Exactly as they appear, set down all of the records.

(Beginning of Data under study)

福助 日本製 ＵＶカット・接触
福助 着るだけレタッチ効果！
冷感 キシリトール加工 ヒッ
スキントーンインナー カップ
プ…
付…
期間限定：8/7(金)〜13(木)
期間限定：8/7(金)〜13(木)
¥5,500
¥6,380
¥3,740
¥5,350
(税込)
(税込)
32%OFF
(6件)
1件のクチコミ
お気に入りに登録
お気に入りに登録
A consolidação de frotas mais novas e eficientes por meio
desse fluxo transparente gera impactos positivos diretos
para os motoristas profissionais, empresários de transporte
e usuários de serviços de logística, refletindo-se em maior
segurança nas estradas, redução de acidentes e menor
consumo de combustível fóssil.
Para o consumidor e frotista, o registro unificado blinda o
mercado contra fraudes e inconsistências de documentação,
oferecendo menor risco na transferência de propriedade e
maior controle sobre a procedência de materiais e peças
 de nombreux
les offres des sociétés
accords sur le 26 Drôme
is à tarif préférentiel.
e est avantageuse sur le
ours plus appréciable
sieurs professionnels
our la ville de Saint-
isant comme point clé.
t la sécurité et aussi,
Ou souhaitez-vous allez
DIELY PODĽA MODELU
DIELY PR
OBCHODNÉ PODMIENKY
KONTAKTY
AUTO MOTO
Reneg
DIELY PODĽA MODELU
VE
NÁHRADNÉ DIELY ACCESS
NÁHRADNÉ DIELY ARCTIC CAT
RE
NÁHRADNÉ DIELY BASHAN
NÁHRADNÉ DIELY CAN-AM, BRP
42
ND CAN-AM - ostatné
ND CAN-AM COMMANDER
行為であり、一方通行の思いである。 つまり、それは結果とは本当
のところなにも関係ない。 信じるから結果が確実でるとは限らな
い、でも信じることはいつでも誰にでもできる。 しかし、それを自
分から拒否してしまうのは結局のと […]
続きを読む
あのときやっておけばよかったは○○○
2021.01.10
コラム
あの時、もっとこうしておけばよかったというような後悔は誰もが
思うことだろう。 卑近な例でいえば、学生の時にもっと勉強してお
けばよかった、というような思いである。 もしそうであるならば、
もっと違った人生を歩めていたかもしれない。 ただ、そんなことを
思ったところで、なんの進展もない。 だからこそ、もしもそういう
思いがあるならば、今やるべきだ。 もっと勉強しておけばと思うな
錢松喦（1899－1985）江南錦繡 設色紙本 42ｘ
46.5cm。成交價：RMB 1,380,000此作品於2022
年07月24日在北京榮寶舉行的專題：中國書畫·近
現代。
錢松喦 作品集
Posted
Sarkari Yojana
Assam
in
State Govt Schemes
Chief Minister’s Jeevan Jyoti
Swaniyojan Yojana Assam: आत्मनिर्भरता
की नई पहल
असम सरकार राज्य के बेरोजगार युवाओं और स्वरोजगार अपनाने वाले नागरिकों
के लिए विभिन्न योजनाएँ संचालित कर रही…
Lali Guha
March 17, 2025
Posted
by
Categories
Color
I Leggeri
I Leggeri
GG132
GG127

(End of Data under study)

▶ [Written answer]:
福助 日本製 ＵＶカット・接触
福助 着るだけレタッチ効果！
冷感 キシリトール加工 ヒッ
スキントーンインナー カップ
プ…
付…
期間限定：8/7(金)〜13(木)
期間限定：8/7(金)〜13(木)
¥5,500
¥6,380
¥3,740
¥5,350
(税込)
(税込)
32%OFF
(6件)
1件のクチコミ
お気に入りに登録
お気に入りに登録
A consolidação de frotas mais novas e eficientes por meio
desse fluxo transparente gera impactos positivos diretos
para os motoristas profissionais, empresários de transporte
e usuários de serviços de logística, refletindo-se em maior
segurança nas estradas, redução de acidentes e menor
consumo de combustível fóssil.
Para o consumidor e frotista, o registro unificado blinda o
mercado contra fraudes e inconsistências de documentação,
oferecendo menor risco na transferência de propriedade e
maior controle sobre a procedência de materiais e peças
 de nombreux
les offres des sociétés
accords sur le 26 Drôme
is à tarif préférentiel.
e est avantageuse sur le
ours plus appréciable
sieurs professionnels
our la ville de Saint-
isant comme point clé.
t la sécurité et aussi,
Ou souhaitez-vous allez
DIELY PODĽA MODELU
DIELY PR
OBCHODNÉ PODMIENKY
KONTAKTY
AUTO MOTO
Reneg
DIELY PODĽA MODELU
VE
NÁHRADNÉ DIELY ACCESS
NÁHRADNÉ DIELY ARCTIC CAT
RE
NÁHRADNÉ DIELY BASHAN
NÁHRADNÉ DIELY CAN-AM, BRP
42
ND CAN-AM - ostatné
ND CAN-AM COMMANDER
行為であり、一方通行の思いである。 つまり、それは結果とは本当
のところなにも関係ない。 信じるから結果が確実でるとは限らな
い、でも信じることはいつでも誰にでもできる。 しかし、それを自
分から拒否してしまうのは結局のと […]
続きを読む
あのときやっておけばよかったは○○○
2021.01.10
コラム
あの時、もっとこうしておけばよかったというような後悔は誰もが
思うことだろう。 卑近な例でいえば、学生の時にもっと勉強してお
けばよかった、というような思いである。 もしそうであるならば、
もっと違った人生を歩めていたかもしれない。 ただ、そんなことを
思ったところで、なんの進展もない。 だからこそ、もしもそういう
思いがあるならば、今やるべきだ。 もっと勉強しておけばと思うな
錢松喦（1899－1985）江南錦繡 設色紙本 42ｘ
46.5cm。成交價：RMB 1,380,000此作品於2022
年07月24日在北京榮寶舉行的專題：中國書畫·近
現代。
錢松喦 作品集
Posted
Sarkari Yojana
Assam
in
State Govt Schemes
Chief Minister’s Jeevan Jyoti
Swaniyojan Yojana Assam: आत्मनिर्भरता
की नई पहल
असम सरकार राज्य के बेरोजगार युवाओं और स्वरोजगार अपनाने वाले नागरिकों
के लिए विभिन्न योजनाएँ संचालित कर रही…
Lali Guha
March 17, 2025
Posted
by
Categories
Color
I Leggeri
I Leggeri
GG132
GG127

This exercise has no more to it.